#### Assigned task
Can you reproduce the data below word for word, with the pictures left out?

#### Records provided
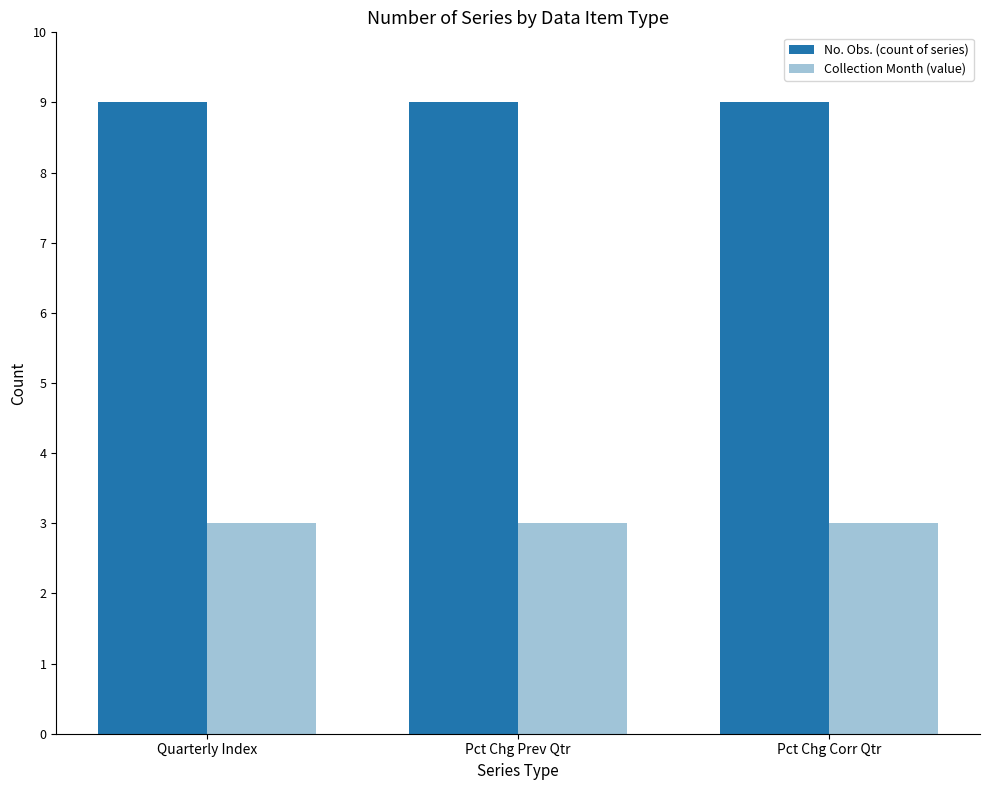

At Pct Chg Corr Qtr, list the series in order from largest to smallest.

No. Obs. (count of series), Collection Month (value)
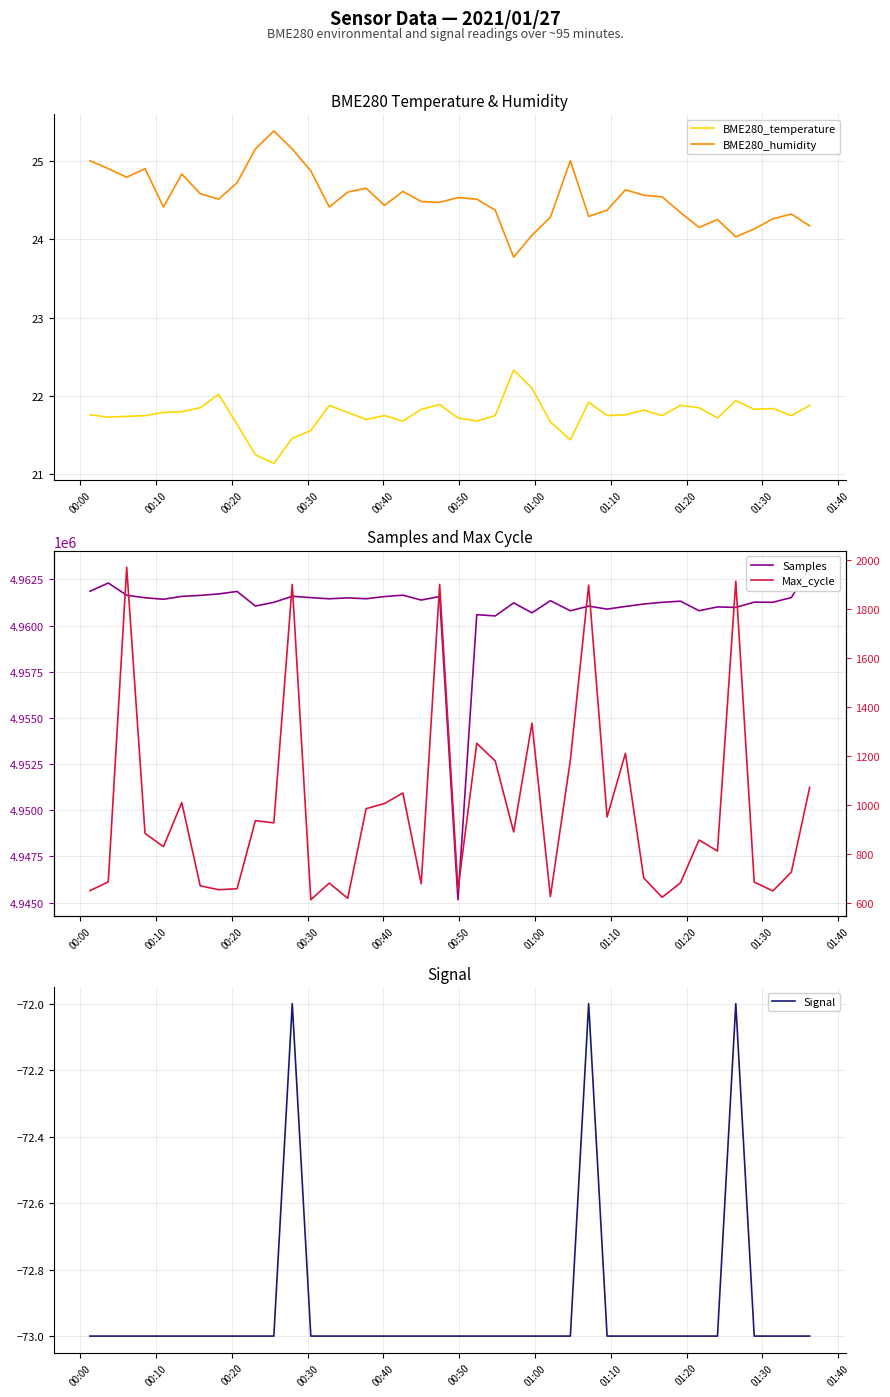

Rank the series by their maximum value, from lowest to highest.

Signal, BME280_temperature, BME280_humidity, Max_cycle, Samples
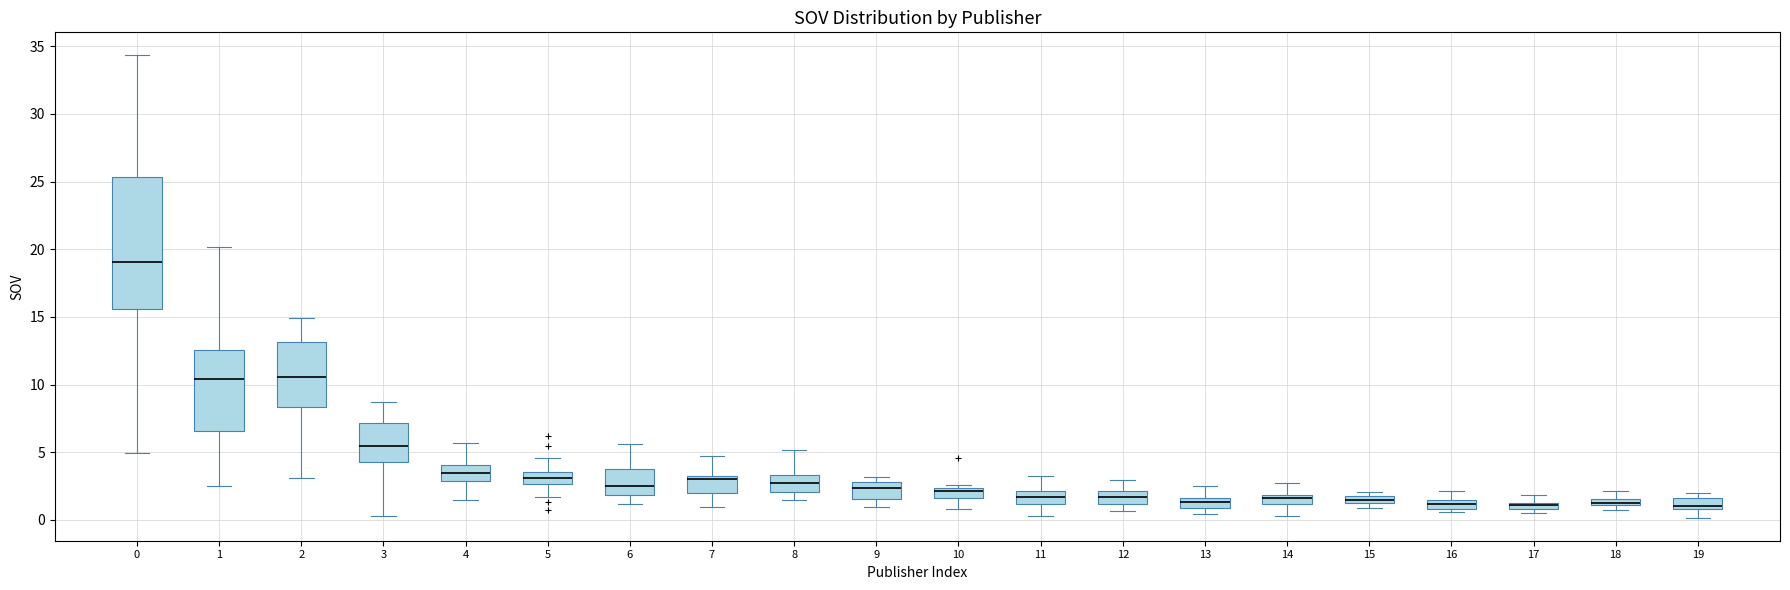

Where is the upper edge of the box at x = 9 on the y-axis? The values are not printed on the chart, so give them approximately, as read against the axis.

3.0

#### Written response
At Pct Chg Corr Qtr, list the series in order from largest to smallest.

No. Obs. (count of series), Collection Month (value)

Rank the series by their maximum value, from lowest to highest.

Signal, BME280_temperature, BME280_humidity, Max_cycle, Samples

Where is the upper edge of the box at x = 9 on the y-axis? The values are not printed on the chart, so give them approximately, as read against the axis.

3.0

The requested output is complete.